> **Data for processing**

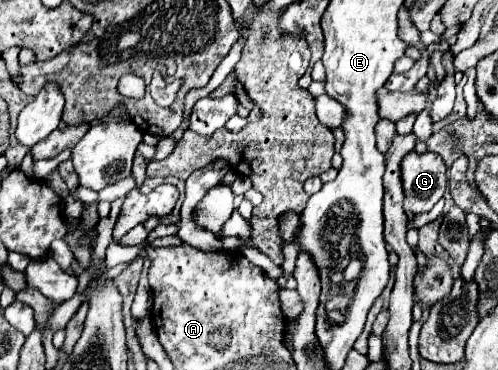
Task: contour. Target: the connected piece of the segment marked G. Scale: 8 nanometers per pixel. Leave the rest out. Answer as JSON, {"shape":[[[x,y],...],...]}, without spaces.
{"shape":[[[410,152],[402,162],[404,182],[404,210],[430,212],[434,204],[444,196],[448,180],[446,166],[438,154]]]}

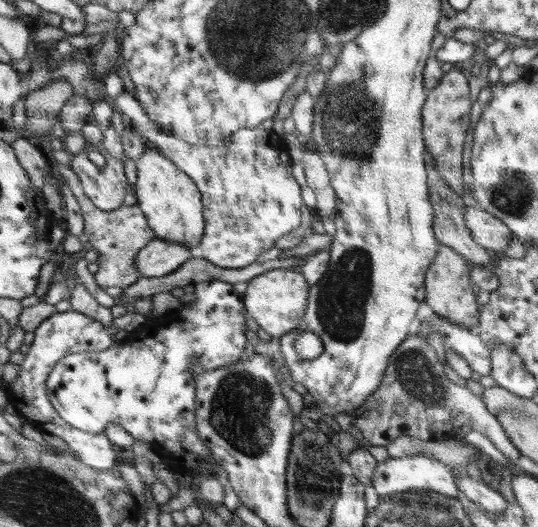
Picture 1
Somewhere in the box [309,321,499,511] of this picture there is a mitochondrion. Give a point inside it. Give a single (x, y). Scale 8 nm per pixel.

...

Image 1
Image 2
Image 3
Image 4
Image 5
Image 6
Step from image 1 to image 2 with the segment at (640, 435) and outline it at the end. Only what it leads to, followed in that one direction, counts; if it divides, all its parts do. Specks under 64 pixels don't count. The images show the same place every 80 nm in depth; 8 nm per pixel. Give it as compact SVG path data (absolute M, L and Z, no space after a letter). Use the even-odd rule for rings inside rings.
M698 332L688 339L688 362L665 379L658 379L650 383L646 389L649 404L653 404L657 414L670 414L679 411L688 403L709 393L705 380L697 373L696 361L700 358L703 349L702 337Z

> **Problem details**
Using the data above, retype exactly and only the lines from the one containing "Task: contour. Target: the" up to and including the one containing "Somewhere in the", with no pictures carried over.

> **Finished task**
Task: contour. Target: the connected piece of the segment marked G. Scale: 8 nanometers per pixel. Leave the rest out. Answer as JSON, {"shape":[[[x,y],...],...]}, without spaces.
{"shape":[[[410,152],[402,162],[404,182],[404,210],[430,212],[434,204],[444,196],[448,180],[446,166],[438,154]]]}

Picture 1
Somewhere in the box [309,321,499,511] of this picture there is a mitochondrion. Give a point inside it. Give a single (x, y). Scale 8 nm per pixel.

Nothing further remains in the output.